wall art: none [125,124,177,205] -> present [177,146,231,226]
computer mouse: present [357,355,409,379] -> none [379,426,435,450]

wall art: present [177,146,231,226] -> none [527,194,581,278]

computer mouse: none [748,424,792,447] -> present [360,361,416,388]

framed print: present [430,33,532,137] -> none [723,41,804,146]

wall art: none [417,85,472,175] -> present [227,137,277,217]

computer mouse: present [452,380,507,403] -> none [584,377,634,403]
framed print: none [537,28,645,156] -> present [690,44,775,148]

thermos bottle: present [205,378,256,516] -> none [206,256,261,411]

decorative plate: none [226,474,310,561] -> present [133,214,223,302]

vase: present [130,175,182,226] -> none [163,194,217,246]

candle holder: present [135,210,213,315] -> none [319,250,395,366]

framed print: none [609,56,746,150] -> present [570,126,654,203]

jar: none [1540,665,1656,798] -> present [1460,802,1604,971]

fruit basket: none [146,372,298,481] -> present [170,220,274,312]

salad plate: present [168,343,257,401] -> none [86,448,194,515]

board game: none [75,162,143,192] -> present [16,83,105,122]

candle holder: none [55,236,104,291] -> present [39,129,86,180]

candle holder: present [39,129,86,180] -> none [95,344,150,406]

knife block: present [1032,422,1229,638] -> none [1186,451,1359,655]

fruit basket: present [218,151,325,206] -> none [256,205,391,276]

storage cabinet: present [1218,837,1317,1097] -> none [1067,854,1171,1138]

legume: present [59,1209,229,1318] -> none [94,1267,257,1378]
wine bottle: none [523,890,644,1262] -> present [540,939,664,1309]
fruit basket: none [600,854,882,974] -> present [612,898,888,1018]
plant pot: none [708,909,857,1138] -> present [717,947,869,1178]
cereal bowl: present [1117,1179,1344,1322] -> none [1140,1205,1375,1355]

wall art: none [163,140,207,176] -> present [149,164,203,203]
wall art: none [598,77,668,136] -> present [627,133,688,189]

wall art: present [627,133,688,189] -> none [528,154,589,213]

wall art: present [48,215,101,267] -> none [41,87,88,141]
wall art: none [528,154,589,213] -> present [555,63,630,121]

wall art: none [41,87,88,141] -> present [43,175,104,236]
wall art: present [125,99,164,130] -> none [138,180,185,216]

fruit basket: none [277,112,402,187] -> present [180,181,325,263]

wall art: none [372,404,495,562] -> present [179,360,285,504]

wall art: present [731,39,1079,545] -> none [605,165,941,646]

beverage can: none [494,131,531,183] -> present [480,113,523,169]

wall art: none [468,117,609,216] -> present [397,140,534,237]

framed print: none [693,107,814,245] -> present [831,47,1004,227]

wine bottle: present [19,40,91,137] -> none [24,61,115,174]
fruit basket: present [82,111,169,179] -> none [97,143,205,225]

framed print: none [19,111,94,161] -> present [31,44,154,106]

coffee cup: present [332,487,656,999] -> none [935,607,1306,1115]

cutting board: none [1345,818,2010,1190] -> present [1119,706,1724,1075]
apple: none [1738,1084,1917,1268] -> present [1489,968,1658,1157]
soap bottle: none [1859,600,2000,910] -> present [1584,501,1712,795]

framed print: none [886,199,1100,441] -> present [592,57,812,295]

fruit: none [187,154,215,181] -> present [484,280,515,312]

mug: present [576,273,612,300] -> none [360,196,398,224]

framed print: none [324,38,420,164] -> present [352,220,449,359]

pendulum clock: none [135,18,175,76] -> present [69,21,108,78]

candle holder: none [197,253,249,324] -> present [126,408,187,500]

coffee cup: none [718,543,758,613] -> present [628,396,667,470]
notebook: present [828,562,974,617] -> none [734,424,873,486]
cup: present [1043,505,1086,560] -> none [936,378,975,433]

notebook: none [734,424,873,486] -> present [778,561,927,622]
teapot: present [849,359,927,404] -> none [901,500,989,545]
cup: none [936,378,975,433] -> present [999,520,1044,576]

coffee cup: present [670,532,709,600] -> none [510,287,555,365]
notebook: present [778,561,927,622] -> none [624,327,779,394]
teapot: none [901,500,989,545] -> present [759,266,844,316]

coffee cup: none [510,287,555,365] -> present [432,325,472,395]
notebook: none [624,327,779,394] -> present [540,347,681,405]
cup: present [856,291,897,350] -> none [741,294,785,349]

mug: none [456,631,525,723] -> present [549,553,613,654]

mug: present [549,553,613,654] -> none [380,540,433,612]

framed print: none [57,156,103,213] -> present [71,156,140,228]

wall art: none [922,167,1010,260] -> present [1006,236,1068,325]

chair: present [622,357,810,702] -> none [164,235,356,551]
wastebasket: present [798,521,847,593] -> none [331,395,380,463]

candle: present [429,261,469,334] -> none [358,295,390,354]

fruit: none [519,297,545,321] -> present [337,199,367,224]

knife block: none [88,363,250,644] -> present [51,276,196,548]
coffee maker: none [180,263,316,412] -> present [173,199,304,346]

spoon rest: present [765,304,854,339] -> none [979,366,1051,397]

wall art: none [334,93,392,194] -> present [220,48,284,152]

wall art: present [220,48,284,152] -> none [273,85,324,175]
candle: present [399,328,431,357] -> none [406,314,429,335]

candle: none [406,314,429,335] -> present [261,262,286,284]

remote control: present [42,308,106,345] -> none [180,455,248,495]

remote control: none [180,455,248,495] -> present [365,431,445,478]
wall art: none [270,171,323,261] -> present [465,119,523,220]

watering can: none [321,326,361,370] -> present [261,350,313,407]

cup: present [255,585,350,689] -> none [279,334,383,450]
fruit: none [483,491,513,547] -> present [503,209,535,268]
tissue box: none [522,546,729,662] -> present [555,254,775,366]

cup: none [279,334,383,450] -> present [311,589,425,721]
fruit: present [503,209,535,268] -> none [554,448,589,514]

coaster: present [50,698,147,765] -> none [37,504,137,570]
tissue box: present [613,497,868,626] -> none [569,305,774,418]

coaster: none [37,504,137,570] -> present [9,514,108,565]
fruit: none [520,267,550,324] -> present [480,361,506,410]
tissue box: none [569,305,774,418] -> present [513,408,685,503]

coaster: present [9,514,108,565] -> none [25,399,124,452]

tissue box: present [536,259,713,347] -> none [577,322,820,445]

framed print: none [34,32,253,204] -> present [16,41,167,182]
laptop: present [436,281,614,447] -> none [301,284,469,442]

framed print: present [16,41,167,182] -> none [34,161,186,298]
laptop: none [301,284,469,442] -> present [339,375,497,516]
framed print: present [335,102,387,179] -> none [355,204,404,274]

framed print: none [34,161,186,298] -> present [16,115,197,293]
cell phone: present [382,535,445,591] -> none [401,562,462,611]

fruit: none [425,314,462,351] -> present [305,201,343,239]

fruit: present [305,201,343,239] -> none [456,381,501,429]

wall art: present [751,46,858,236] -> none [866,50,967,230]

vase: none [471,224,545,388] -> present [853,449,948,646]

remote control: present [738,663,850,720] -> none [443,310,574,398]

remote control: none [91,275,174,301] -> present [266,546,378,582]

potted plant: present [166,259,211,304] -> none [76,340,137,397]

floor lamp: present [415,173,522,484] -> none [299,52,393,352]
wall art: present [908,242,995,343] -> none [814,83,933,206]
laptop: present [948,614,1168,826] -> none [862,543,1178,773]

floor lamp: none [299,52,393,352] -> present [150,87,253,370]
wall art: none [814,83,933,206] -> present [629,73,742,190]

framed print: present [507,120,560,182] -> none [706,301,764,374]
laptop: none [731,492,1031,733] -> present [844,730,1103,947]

_ _ _ _ _ _ _

* Exercise details
Within the material above, output exactly the lines from the one with "wall art: none [598,77,668,136]" through the one with "pendulum clock: none", end lines included, and nothing besides.

* Expected answer
wall art: none [598,77,668,136] -> present [627,133,688,189]

wall art: present [627,133,688,189] -> none [528,154,589,213]

wall art: present [48,215,101,267] -> none [41,87,88,141]
wall art: none [528,154,589,213] -> present [555,63,630,121]

wall art: none [41,87,88,141] -> present [43,175,104,236]
wall art: present [125,99,164,130] -> none [138,180,185,216]

fruit basket: none [277,112,402,187] -> present [180,181,325,263]

wall art: none [372,404,495,562] -> present [179,360,285,504]

wall art: present [731,39,1079,545] -> none [605,165,941,646]

beverage can: none [494,131,531,183] -> present [480,113,523,169]

wall art: none [468,117,609,216] -> present [397,140,534,237]

framed print: none [693,107,814,245] -> present [831,47,1004,227]

wine bottle: present [19,40,91,137] -> none [24,61,115,174]
fruit basket: present [82,111,169,179] -> none [97,143,205,225]

framed print: none [19,111,94,161] -> present [31,44,154,106]

coffee cup: present [332,487,656,999] -> none [935,607,1306,1115]

cutting board: none [1345,818,2010,1190] -> present [1119,706,1724,1075]
apple: none [1738,1084,1917,1268] -> present [1489,968,1658,1157]
soap bottle: none [1859,600,2000,910] -> present [1584,501,1712,795]

framed print: none [886,199,1100,441] -> present [592,57,812,295]

fruit: none [187,154,215,181] -> present [484,280,515,312]

mug: present [576,273,612,300] -> none [360,196,398,224]

framed print: none [324,38,420,164] -> present [352,220,449,359]

pendulum clock: none [135,18,175,76] -> present [69,21,108,78]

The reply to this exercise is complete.